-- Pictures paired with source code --
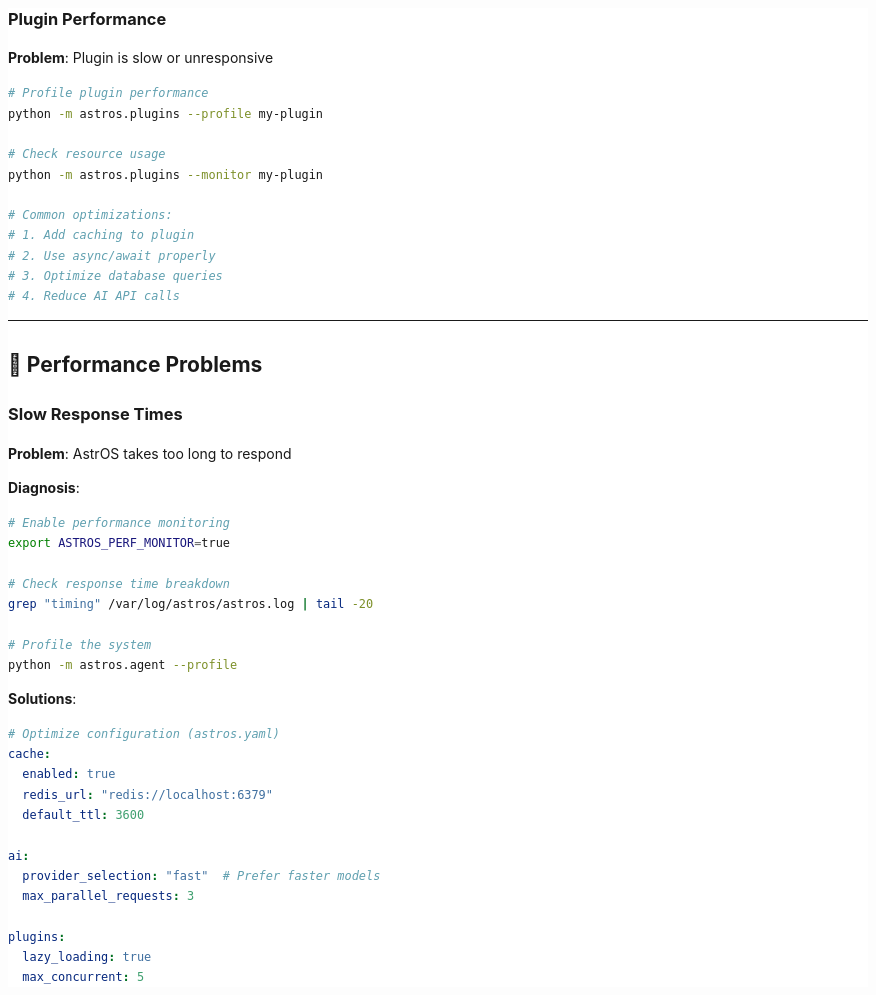 ### Plugin Performance

**Problem**: Plugin is slow or unresponsive

```bash
# Profile plugin performance
python -m astros.plugins --profile my-plugin

# Check resource usage
python -m astros.plugins --monitor my-plugin

# Common optimizations:
# 1. Add caching to plugin
# 2. Use async/await properly
# 3. Optimize database queries
# 4. Reduce AI API calls
```

---

## 🚀 Performance Problems

### Slow Response Times

**Problem**: AstrOS takes too long to respond

**Diagnosis**:
```bash
# Enable performance monitoring
export ASTROS_PERF_MONITOR=true

# Check response time breakdown
grep "timing" /var/log/astros/astros.log | tail -20

# Profile the system
python -m astros.agent --profile
```

**Solutions**:
```yaml
# Optimize configuration (astros.yaml)
cache:
  enabled: true
  redis_url: "redis://localhost:6379"
  default_ttl: 3600

ai:
  provider_selection: "fast"  # Prefer faster models
  max_parallel_requests: 3
  
plugins:
  lazy_loading: true
  max_concurrent: 5
```
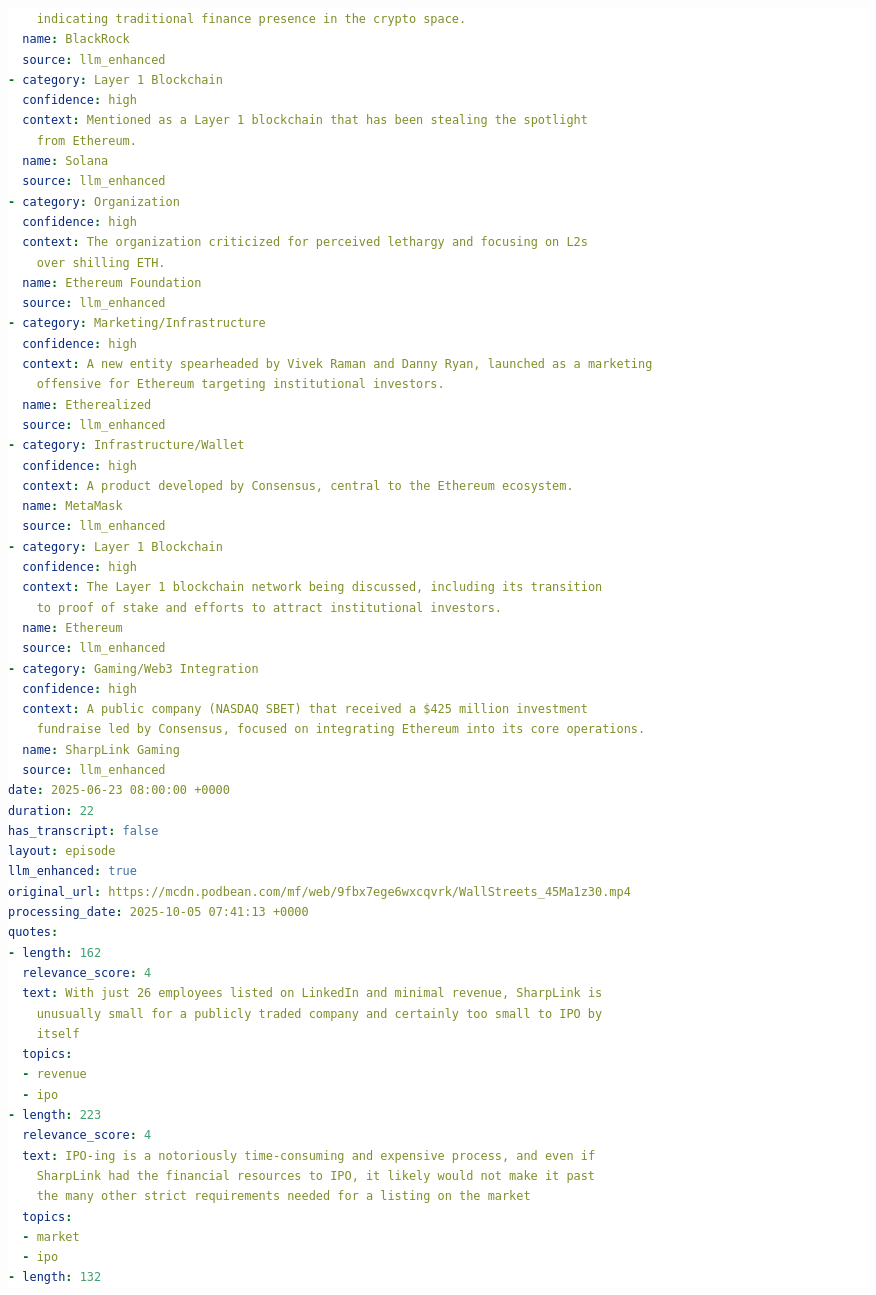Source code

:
```yaml
    indicating traditional finance presence in the crypto space.
  name: BlackRock
  source: llm_enhanced
- category: Layer 1 Blockchain
  confidence: high
  context: Mentioned as a Layer 1 blockchain that has been stealing the spotlight
    from Ethereum.
  name: Solana
  source: llm_enhanced
- category: Organization
  confidence: high
  context: The organization criticized for perceived lethargy and focusing on L2s
    over shilling ETH.
  name: Ethereum Foundation
  source: llm_enhanced
- category: Marketing/Infrastructure
  confidence: high
  context: A new entity spearheaded by Vivek Raman and Danny Ryan, launched as a marketing
    offensive for Ethereum targeting institutional investors.
  name: Etherealized
  source: llm_enhanced
- category: Infrastructure/Wallet
  confidence: high
  context: A product developed by Consensus, central to the Ethereum ecosystem.
  name: MetaMask
  source: llm_enhanced
- category: Layer 1 Blockchain
  confidence: high
  context: The Layer 1 blockchain network being discussed, including its transition
    to proof of stake and efforts to attract institutional investors.
  name: Ethereum
  source: llm_enhanced
- category: Gaming/Web3 Integration
  confidence: high
  context: A public company (NASDAQ SBET) that received a $425 million investment
    fundraise led by Consensus, focused on integrating Ethereum into its core operations.
  name: SharpLink Gaming
  source: llm_enhanced
date: 2025-06-23 08:00:00 +0000
duration: 22
has_transcript: false
layout: episode
llm_enhanced: true
original_url: https://mcdn.podbean.com/mf/web/9fbx7ege6wxcqvrk/WallStreets_45Ma1z30.mp4
processing_date: 2025-10-05 07:41:13 +0000
quotes:
- length: 162
  relevance_score: 4
  text: With just 26 employees listed on LinkedIn and minimal revenue, SharpLink is
    unusually small for a publicly traded company and certainly too small to IPO by
    itself
  topics:
  - revenue
  - ipo
- length: 223
  relevance_score: 4
  text: IPO-ing is a notoriously time-consuming and expensive process, and even if
    SharpLink had the financial resources to IPO, it likely would not make it past
    the many other strict requirements needed for a listing on the market
  topics:
  - market
  - ipo
- length: 132
```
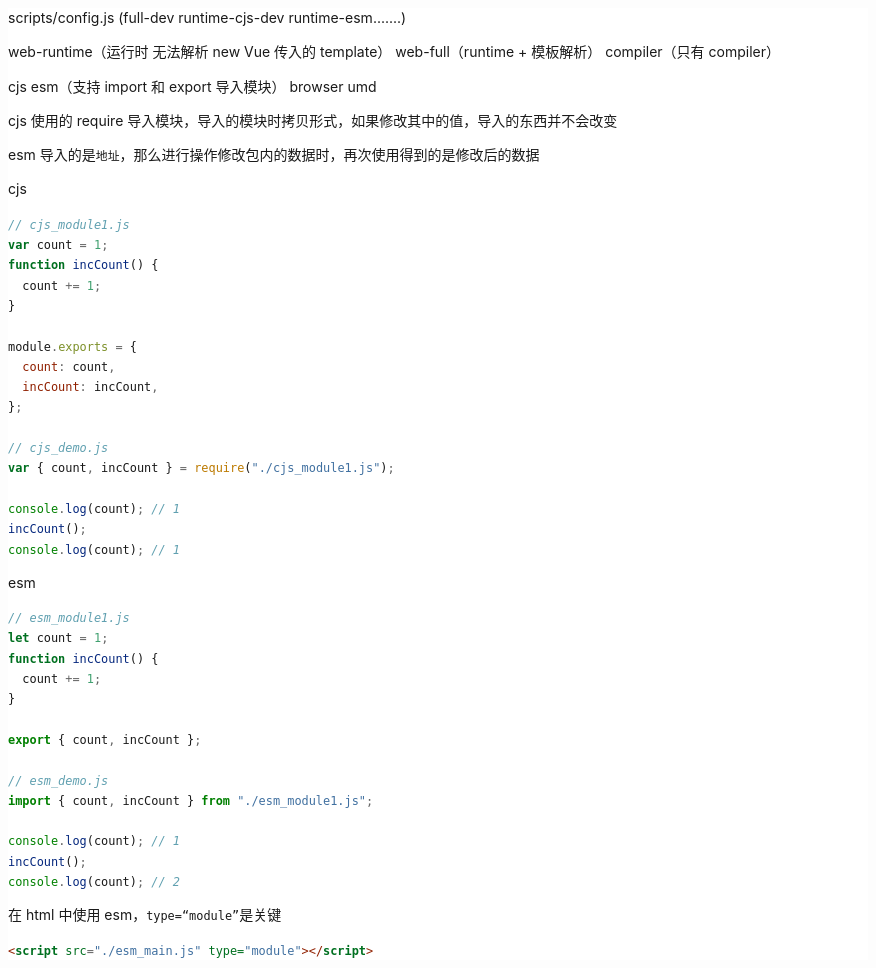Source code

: scripts/config.js (full-dev runtime-cjs-dev runtime-esm.......)

web-runtime（运行时 无法解析 new Vue 传入的 template） web-full（runtime + 模板解析） compiler（只有 compiler）

cjs esm（支持 import 和 export 导入模块） browser umd

cjs 使用的 require 导入模块，导入的模块时拷贝形式，如果修改其中的值，导入的东西并不会改变

esm 导入的是`地址`，那么进行操作修改包内的数据时，再次使用得到的是修改后的数据

cjs

```js
// cjs_module1.js
var count = 1;
function incCount() {
  count += 1;
}

module.exports = {
  count: count,
  incCount: incCount,
};

// cjs_demo.js
var { count, incCount } = require("./cjs_module1.js");

console.log(count); // 1
incCount();
console.log(count); // 1
```

esm

```js
// esm_module1.js
let count = 1;
function incCount() {
  count += 1;
}

export { count, incCount };

// esm_demo.js
import { count, incCount } from "./esm_module1.js";

console.log(count); // 1
incCount();
console.log(count); // 2
```

在 html 中使用 esm，`type=“module”`是关键

```html
<script src="./esm_main.js" type="module"></script>
```
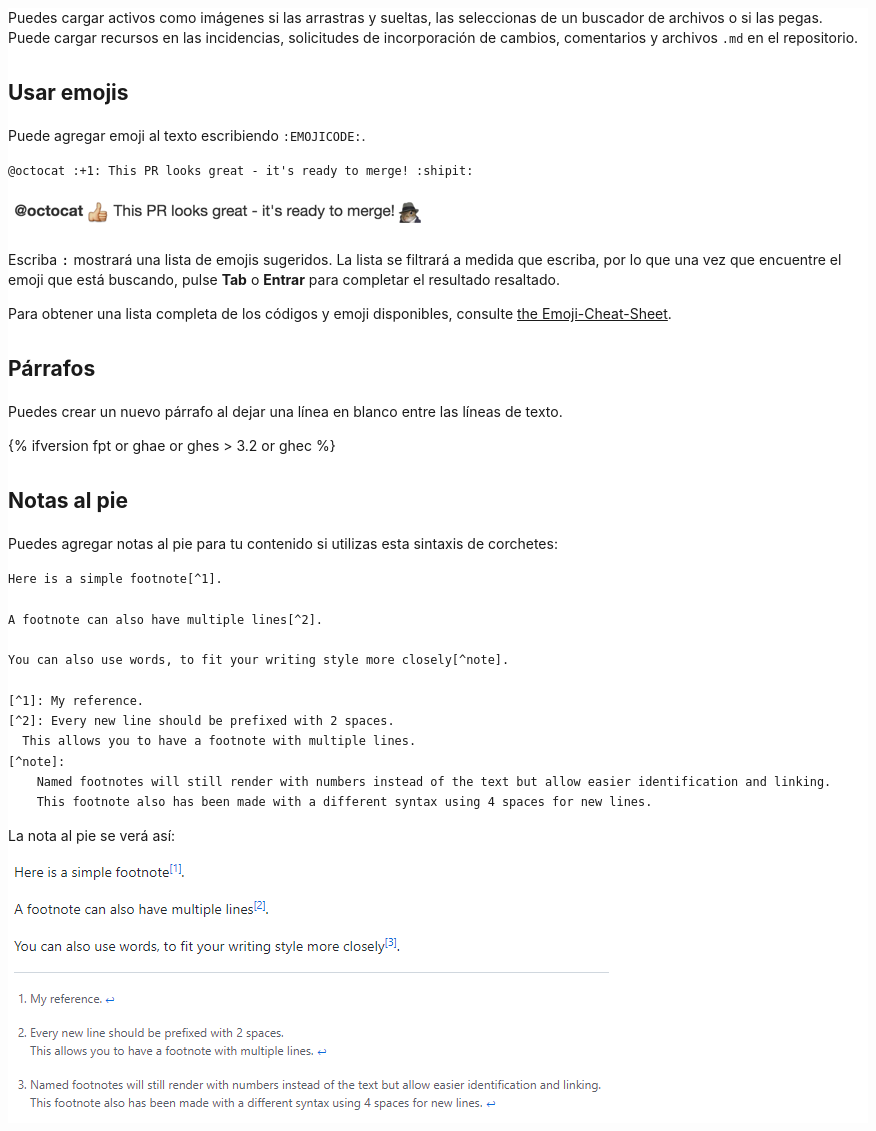 Puedes cargar activos como imágenes si las arrastras y sueltas, las seleccionas de un buscador de archivos o si las pegas. Puede cargar recursos en las incidencias, solicitudes de incorporación de cambios, comentarios y archivos `.md` en el repositorio.

## Usar emojis

Puede agregar emoji al texto escribiendo `:EMOJICODE:`.

`@octocat :+1: This PR looks great - it's ready to merge! :shipit:`

![Emoji representado](/assets/images/help/writing/emoji-rendered.png)

Escriba <kbd>:</kbd> mostrará una lista de emojis sugeridos. La lista se filtrará a medida que escriba, por lo que una vez que encuentre el emoji que está buscando, pulse **Tab** o **Entrar** para completar el resultado resaltado.

Para obtener una lista completa de los códigos y emoji disponibles, consulte [the Emoji-Cheat-Sheet](https://github.com/ikatyang/emoji-cheat-sheet/blob/master/README.md).

## Párrafos

Puedes crear un nuevo párrafo al dejar una línea en blanco entre las líneas de texto.

{% ifversion fpt or ghae or ghes > 3.2 or ghec %}
## Notas al pie

Puedes agregar notas al pie para tu contenido si utilizas esta sintaxis de corchetes:

```
Here is a simple footnote[^1].

A footnote can also have multiple lines[^2].  

You can also use words, to fit your writing style more closely[^note].

[^1]: My reference.
[^2]: Every new line should be prefixed with 2 spaces.  
  This allows you to have a footnote with multiple lines.
[^note]:
    Named footnotes will still render with numbers instead of the text but allow easier identification and linking.  
    This footnote also has been made with a different syntax using 4 spaces for new lines.
```

La nota al pie se verá así:

![Nota al pie interpretada](/assets/images/site/rendered-footnote.png)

-- WHAT IS REQUIRED --
Please restate the entries word for word, with all pictures left out.

-- COMPLETED EXERCISE --
 ### Plugin Performance

**Problem**: Plugin is slow or unresponsive

```bash
# Profile plugin performance
python -m astros.plugins --profile my-plugin

# Check resource usage
python -m astros.plugins --monitor my-plugin

# Common optimizations:
# 1. Add caching to plugin
# 2. Use async/await properly
# 3. Optimize database queries
# 4. Reduce AI API calls
```

---

## 🚀 Performance Problems

### Slow Response Times

**Problem**: AstrOS takes too long to respond

**Diagnosis**:
```bash
# Enable performance monitoring
export ASTROS_PERF_MONITOR=true

# Check response time breakdown
grep "timing" /var/log/astros/astros.log | tail -20

# Profile the system
python -m astros.agent --profile
```

**Solutions**:
```yaml
# Optimize configuration (astros.yaml)
cache:
  enabled: true
  redis_url: "redis://localhost:6379"
  default_ttl: 3600

ai:
  provider_selection: "fast"  # Prefer faster models
  max_parallel_requests: 3
  
plugins:
  lazy_loading: true
  max_concurrent: 5
```
Source code

:
```yaml
    indicating traditional finance presence in the crypto space.
  name: BlackRock
  source: llm_enhanced
- category: Layer 1 Blockchain
  confidence: high
  context: Mentioned as a Layer 1 blockchain that has been stealing the spotlight
    from Ethereum.
  name: Solana
  source: llm_enhanced
- category: Organization
  confidence: high
  context: The organization criticized for perceived lethargy and focusing on L2s
    over shilling ETH.
  name: Ethereum Foundation
  source: llm_enhanced
- category: Marketing/Infrastructure
  confidence: high
  context: A new entity spearheaded by Vivek Raman and Danny Ryan, launched as a marketing
    offensive for Ethereum targeting institutional investors.
  name: Etherealized
  source: llm_enhanced
- category: Infrastructure/Wallet
  confidence: high
  context: A product developed by Consensus, central to the Ethereum ecosystem.
  name: MetaMask
  source: llm_enhanced
- category: Layer 1 Blockchain
  confidence: high
  context: The Layer 1 blockchain network being discussed, including its transition
    to proof of stake and efforts to attract institutional investors.
  name: Ethereum
  source: llm_enhanced
- category: Gaming/Web3 Integration
  confidence: high
  context: A public company (NASDAQ SBET) that received a $425 million investment
    fundraise led by Consensus, focused on integrating Ethereum into its core operations.
  name: SharpLink Gaming
  source: llm_enhanced
date: 2025-06-23 08:00:00 +0000
duration: 22
has_transcript: false
layout: episode
llm_enhanced: true
original_url: https://mcdn.podbean.com/mf/web/9fbx7ege6wxcqvrk/WallStreets_45Ma1z30.mp4
processing_date: 2025-10-05 07:41:13 +0000
quotes:
- length: 162
  relevance_score: 4
  text: With just 26 employees listed on LinkedIn and minimal revenue, SharpLink is
    unusually small for a publicly traded company and certainly too small to IPO by
    itself
  topics:
  - revenue
  - ipo
- length: 223
  relevance_score: 4
  text: IPO-ing is a notoriously time-consuming and expensive process, and even if
    SharpLink had the financial resources to IPO, it likely would not make it past
    the many other strict requirements needed for a listing on the market
  topics:
  - market
  - ipo
- length: 132
```
Source code

: scripts/config.js (full-dev runtime-cjs-dev runtime-esm.......)

web-runtime（运行时 无法解析 new Vue 传入的 template） web-full（runtime + 模板解析） compiler（只有 compiler）

cjs esm（支持 import 和 export 导入模块） browser umd

cjs 使用的 require 导入模块，导入的模块时拷贝形式，如果修改其中的值，导入的东西并不会改变

esm 导入的是`地址`，那么进行操作修改包内的数据时，再次使用得到的是修改后的数据

cjs

```js
// cjs_module1.js
var count = 1;
function incCount() {
  count += 1;
}

module.exports = {
  count: count,
  incCount: incCount,
};

// cjs_demo.js
var { count, incCount } = require("./cjs_module1.js");

console.log(count); // 1
incCount();
console.log(count); // 1
```

esm

```js
// esm_module1.js
let count = 1;
function incCount() {
  count += 1;
}

export { count, incCount };

// esm_demo.js
import { count, incCount } from "./esm_module1.js";

console.log(count); // 1
incCount();
console.log(count); // 2
```

在 html 中使用 esm，`type=“module”`是关键

```html
<script src="./esm_main.js" type="module"></script>
```
 Puedes cargar activos como imágenes si las arrastras y sueltas, las seleccionas de un buscador de archivos o si las pegas. Puede cargar recursos en las incidencias, solicitudes de incorporación de cambios, comentarios y archivos `.md` en el repositorio.

## Usar emojis

Puede agregar emoji al texto escribiendo `:EMOJICODE:`.

`@octocat :+1: This PR looks great - it's ready to merge! :shipit:`

![Emoji representado](/assets/images/help/writing/emoji-rendered.png)

Escriba <kbd>:</kbd> mostrará una lista de emojis sugeridos. La lista se filtrará a medida que escriba, por lo que una vez que encuentre el emoji que está buscando, pulse **Tab** o **Entrar** para completar el resultado resaltado.

Para obtener una lista completa de los códigos y emoji disponibles, consulte [the Emoji-Cheat-Sheet](https://github.com/ikatyang/emoji-cheat-sheet/blob/master/README.md).

## Párrafos

Puedes crear un nuevo párrafo al dejar una línea en blanco entre las líneas de texto.

{% ifversion fpt or ghae or ghes > 3.2 or ghec %}
## Notas al pie

Puedes agregar notas al pie para tu contenido si utilizas esta sintaxis de corchetes:

```
Here is a simple footnote[^1].

A footnote can also have multiple lines[^2].  

You can also use words, to fit your writing style more closely[^note].

[^1]: My reference.
[^2]: Every new line should be prefixed with 2 spaces.  
  This allows you to have a footnote with multiple lines.
[^note]:
    Named footnotes will still render with numbers instead of the text but allow easier identification and linking.  
    This footnote also has been made with a different syntax using 4 spaces for new lines.
```

La nota al pie se verá así:

![Nota al pie interpretada](/assets/images/site/rendered-footnote.png)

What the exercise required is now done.